• Work order
With the pictures removed, the data below must be transcribed in full and exactly.

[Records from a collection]
______________________________

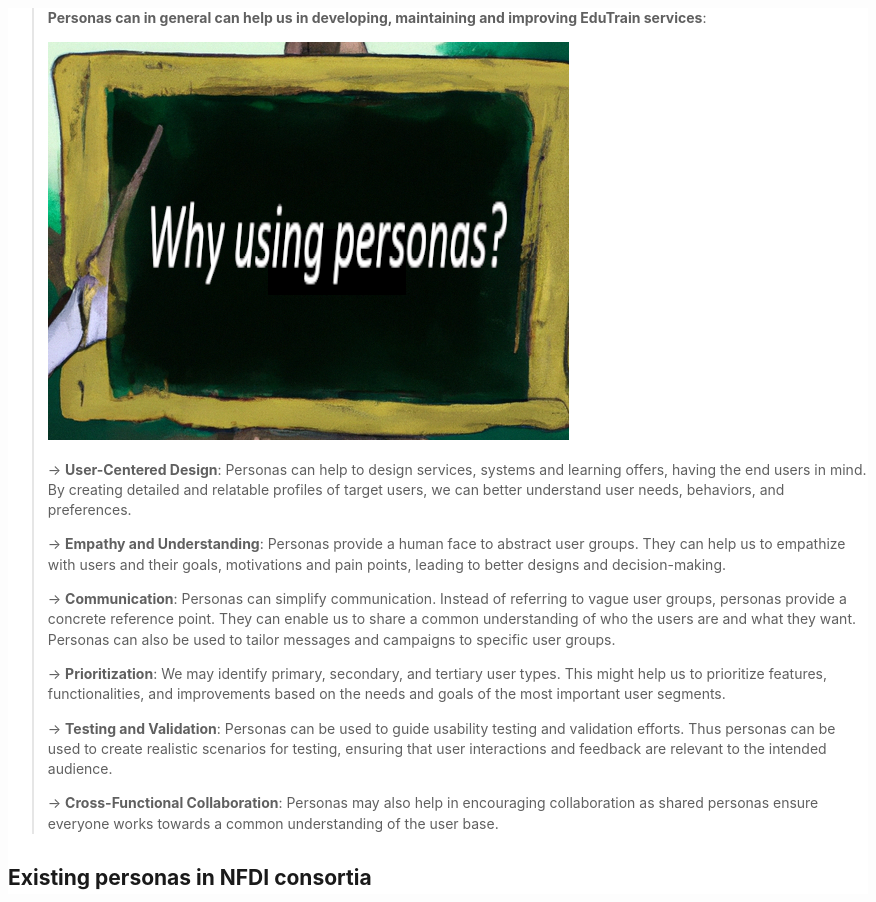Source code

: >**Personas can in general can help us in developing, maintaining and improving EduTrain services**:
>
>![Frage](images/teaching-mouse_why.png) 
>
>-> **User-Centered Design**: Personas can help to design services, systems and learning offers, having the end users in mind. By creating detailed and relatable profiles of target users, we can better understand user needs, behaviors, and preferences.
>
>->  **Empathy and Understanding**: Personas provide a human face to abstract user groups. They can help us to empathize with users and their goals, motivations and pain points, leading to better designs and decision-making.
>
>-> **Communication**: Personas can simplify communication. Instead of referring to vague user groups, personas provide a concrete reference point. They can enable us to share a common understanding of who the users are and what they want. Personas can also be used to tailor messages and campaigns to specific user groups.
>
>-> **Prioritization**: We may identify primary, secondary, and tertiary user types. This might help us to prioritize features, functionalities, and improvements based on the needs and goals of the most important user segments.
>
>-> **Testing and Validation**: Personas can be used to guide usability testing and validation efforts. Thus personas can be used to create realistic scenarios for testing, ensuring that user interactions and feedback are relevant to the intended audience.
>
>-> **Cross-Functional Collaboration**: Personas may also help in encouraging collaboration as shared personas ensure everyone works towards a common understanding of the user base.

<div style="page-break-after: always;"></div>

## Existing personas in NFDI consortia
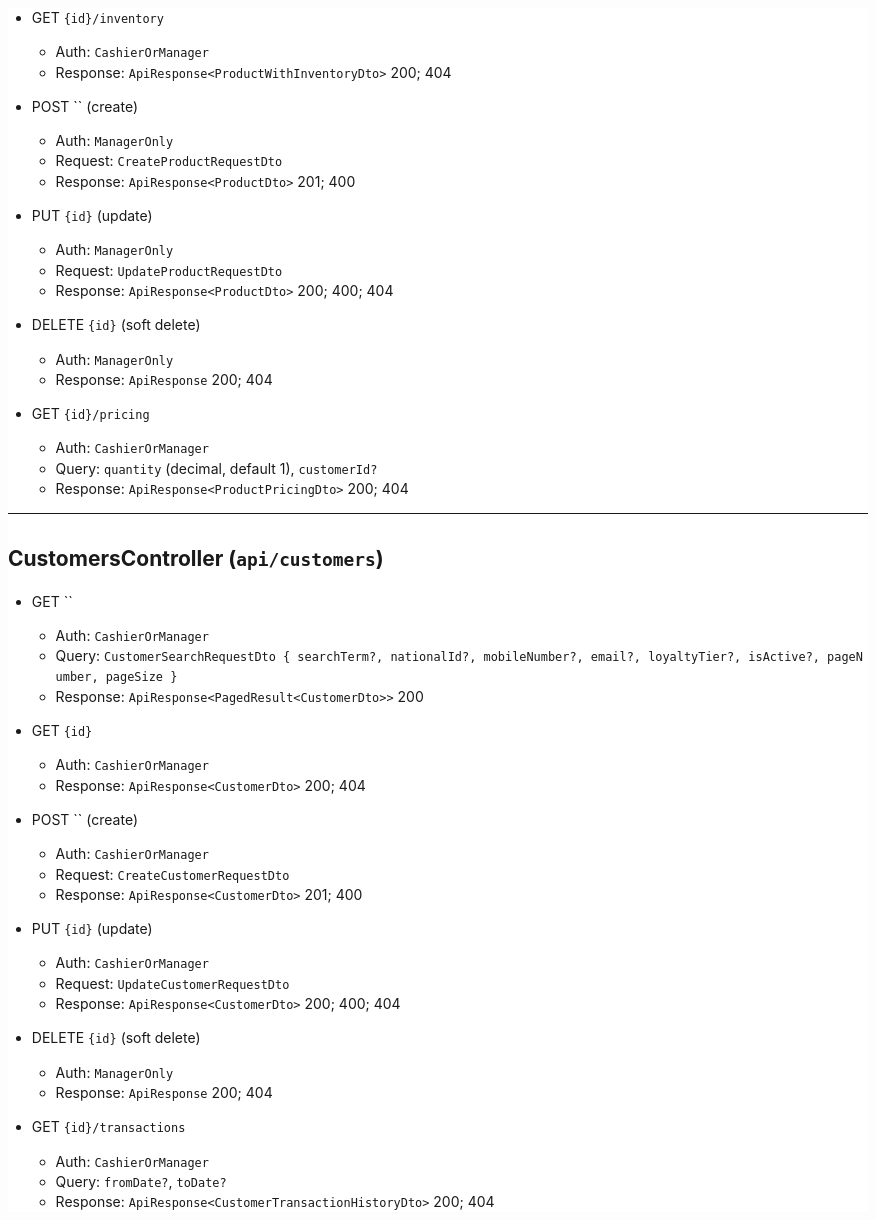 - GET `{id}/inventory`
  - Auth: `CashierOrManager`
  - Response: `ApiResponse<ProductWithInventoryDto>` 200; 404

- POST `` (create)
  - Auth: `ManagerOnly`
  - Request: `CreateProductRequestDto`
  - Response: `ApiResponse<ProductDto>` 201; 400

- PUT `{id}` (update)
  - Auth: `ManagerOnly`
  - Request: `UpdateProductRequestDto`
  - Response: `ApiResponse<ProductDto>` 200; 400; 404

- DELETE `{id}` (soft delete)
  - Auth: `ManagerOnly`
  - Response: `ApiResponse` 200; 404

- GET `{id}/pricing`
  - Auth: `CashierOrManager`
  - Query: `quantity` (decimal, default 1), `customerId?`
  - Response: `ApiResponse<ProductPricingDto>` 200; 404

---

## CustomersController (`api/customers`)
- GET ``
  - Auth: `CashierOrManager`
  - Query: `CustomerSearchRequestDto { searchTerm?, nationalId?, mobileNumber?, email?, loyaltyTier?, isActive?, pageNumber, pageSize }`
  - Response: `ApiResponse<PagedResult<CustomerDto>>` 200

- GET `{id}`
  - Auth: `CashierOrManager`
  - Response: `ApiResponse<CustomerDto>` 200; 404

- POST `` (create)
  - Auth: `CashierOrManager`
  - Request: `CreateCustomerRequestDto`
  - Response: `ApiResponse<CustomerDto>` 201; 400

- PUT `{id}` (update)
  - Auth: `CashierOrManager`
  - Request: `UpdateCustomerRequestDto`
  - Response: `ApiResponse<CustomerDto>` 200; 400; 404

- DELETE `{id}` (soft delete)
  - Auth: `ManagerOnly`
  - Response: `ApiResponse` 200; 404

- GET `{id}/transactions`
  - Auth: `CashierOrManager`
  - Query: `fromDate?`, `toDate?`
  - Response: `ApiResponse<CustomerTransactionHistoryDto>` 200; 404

______________________________

• Written answer
Source code

: >**Personas can in general can help us in developing, maintaining and improving EduTrain services**:
>
>![Frage](images/teaching-mouse_why.png) 
>
>-> **User-Centered Design**: Personas can help to design services, systems and learning offers, having the end users in mind. By creating detailed and relatable profiles of target users, we can better understand user needs, behaviors, and preferences.
>
>->  **Empathy and Understanding**: Personas provide a human face to abstract user groups. They can help us to empathize with users and their goals, motivations and pain points, leading to better designs and decision-making.
>
>-> **Communication**: Personas can simplify communication. Instead of referring to vague user groups, personas provide a concrete reference point. They can enable us to share a common understanding of who the users are and what they want. Personas can also be used to tailor messages and campaigns to specific user groups.
>
>-> **Prioritization**: We may identify primary, secondary, and tertiary user types. This might help us to prioritize features, functionalities, and improvements based on the needs and goals of the most important user segments.
>
>-> **Testing and Validation**: Personas can be used to guide usability testing and validation efforts. Thus personas can be used to create realistic scenarios for testing, ensuring that user interactions and feedback are relevant to the intended audience.
>
>-> **Cross-Functional Collaboration**: Personas may also help in encouraging collaboration as shared personas ensure everyone works towards a common understanding of the user base.

<div style="page-break-after: always;"></div>

## Existing personas in NFDI consortia
 - GET `{id}/inventory`
  - Auth: `CashierOrManager`
  - Response: `ApiResponse<ProductWithInventoryDto>` 200; 404

- POST `` (create)
  - Auth: `ManagerOnly`
  - Request: `CreateProductRequestDto`
  - Response: `ApiResponse<ProductDto>` 201; 400

- PUT `{id}` (update)
  - Auth: `ManagerOnly`
  - Request: `UpdateProductRequestDto`
  - Response: `ApiResponse<ProductDto>` 200; 400; 404

- DELETE `{id}` (soft delete)
  - Auth: `ManagerOnly`
  - Response: `ApiResponse` 200; 404

- GET `{id}/pricing`
  - Auth: `CashierOrManager`
  - Query: `quantity` (decimal, default 1), `customerId?`
  - Response: `ApiResponse<ProductPricingDto>` 200; 404

---

## CustomersController (`api/customers`)
- GET ``
  - Auth: `CashierOrManager`
  - Query: `CustomerSearchRequestDto { searchTerm?, nationalId?, mobileNumber?, email?, loyaltyTier?, isActive?, pageNumber, pageSize }`
  - Response: `ApiResponse<PagedResult<CustomerDto>>` 200

- GET `{id}`
  - Auth: `CashierOrManager`
  - Response: `ApiResponse<CustomerDto>` 200; 404

- POST `` (create)
  - Auth: `CashierOrManager`
  - Request: `CreateCustomerRequestDto`
  - Response: `ApiResponse<CustomerDto>` 201; 400

- PUT `{id}` (update)
  - Auth: `CashierOrManager`
  - Request: `UpdateCustomerRequestDto`
  - Response: `ApiResponse<CustomerDto>` 200; 400; 404

- DELETE `{id}` (soft delete)
  - Auth: `ManagerOnly`
  - Response: `ApiResponse` 200; 404

- GET `{id}/transactions`
  - Auth: `CashierOrManager`
  - Query: `fromDate?`, `toDate?`
  - Response: `ApiResponse<CustomerTransactionHistoryDto>` 200; 404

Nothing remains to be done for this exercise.